My real view of Tesla is that Musk is just treating the company as a vehicle to achieve his EV/green energy dream. No competent CEO would sacrifice soooo much of Model S/X production just to maximize model 3 volume.
I think this also explains why Tesla’s OCF has been toeing the line of almost exactly zero but somehow still slightly negative for most quarters in the last 5 years, even when the demand books was incontrovertibly larger than production capacity. Musk just wanted the cars on the road and didn’t care about cost until the cash burn got unbearable.
You saw signs of this lack of concern for costs with the guy reverse engineering cars for a living. Early Model 3s were built with no attention paid to cost. Just a few months later, the model 3s cut off a ton of inefficiencies. The culture at Tesla is volume first, then costs (as much as necessary), then quality. It’s Minimally Viable Product meets mass auto manufacturing.
I don’t think the model works long term. You can iterate software hundreds of times in a month with virtually no cost. Each iteration, basically every time Musk got another whim, costs Tesla millions of dollars. Tens of millions as production level ramps.

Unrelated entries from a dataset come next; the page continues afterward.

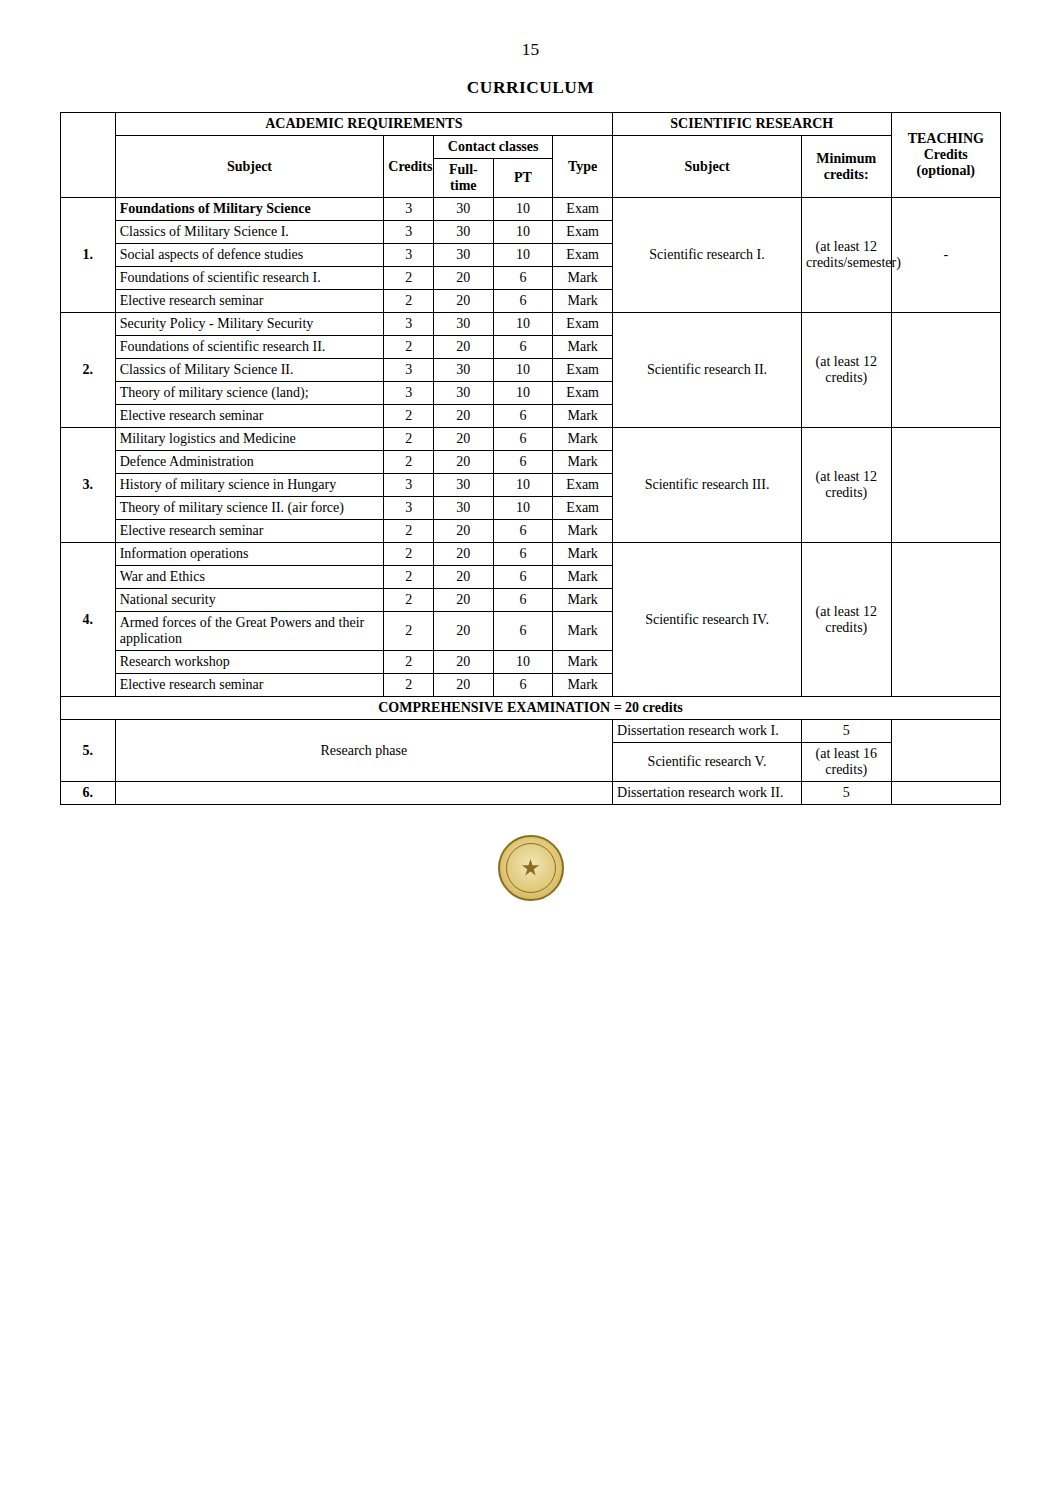15
CURRICULUM
| | ACADEMIC REQUIREMENTS | SCIENTIFIC RESEARCH | TEACHING Credits (optional) |
| --- | --- | --- | --- |
| Subject | Credits | Contact classes | Type | Subject | Minimum credits: |
| Full-time | PT |
| 1. | Foundations of Military Science | 3 | 30 | 10 | Exam | Scientific research I. | (at least 12 credits/semester) | - |
| Classics of Military Science I. | 3 | 30 | 10 | Exam |
| Social aspects of defence studies | 3 | 30 | 10 | Exam |
| Foundations of scientific research I. | 2 | 20 | 6 | Mark |
| Elective research seminar | 2 | 20 | 6 | Mark |
| 2. | Security Policy - Military Security | 3 | 30 | 10 | Exam | Scientific research II. | (at least 12 credits) | |
| Foundations of scientific research II. | 2 | 20 | 6 | Mark |
| Classics of Military Science II. | 3 | 30 | 10 | Exam |
| Theory of military science (land); | 3 | 30 | 10 | Exam |
| Elective research seminar | 2 | 20 | 6 | Mark |
| 3. | Military logistics and Medicine | 2 | 20 | 6 | Mark | Scientific research III. | (at least 12 credits) | |
| Defence Administration | 2 | 20 | 6 | Mark |
| History of military science in Hungary | 3 | 30 | 10 | Exam |
| Theory of military science II. (air force) | 3 | 30 | 10 | Exam |
| Elective research seminar | 2 | 20 | 6 | Mark |
| 4. | Information operations | 2 | 20 | 6 | Mark | Scientific research IV. | (at least 12 credits) | |
| War and Ethics | 2 | 20 | 6 | Mark |
| National security | 2 | 20 | 6 | Mark |
| Armed forces of the Great Powers and their application | 2 | 20 | 6 | Mark |
| Research workshop | 2 | 20 | 10 | Mark |
| Elective research seminar | 2 | 20 | 6 | Mark |
| COMPREHENSIVE EXAMINATION = 20 credits |
| 5. | Research phase | Dissertation research work I. | 5 | |
| Scientific research V. | (at least 16 credits) |
| 6. | | Dissertation research work II. | 5 | |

I actually do think Tesla has a viable business. The brand is synonymous with fast and modern electric vehicle. It has also shown it can sell at good gross margins (even without credits. Though the 35k base is meh for now Tesla in the past has cut costs over time.) I do want to invest in Tesla at some point. That point is some time after the board grows a pair and puts a leash and a muzzle on Elon Musk. Musk is useful as figurehead but the firm desperately needs a Tim Cook type now.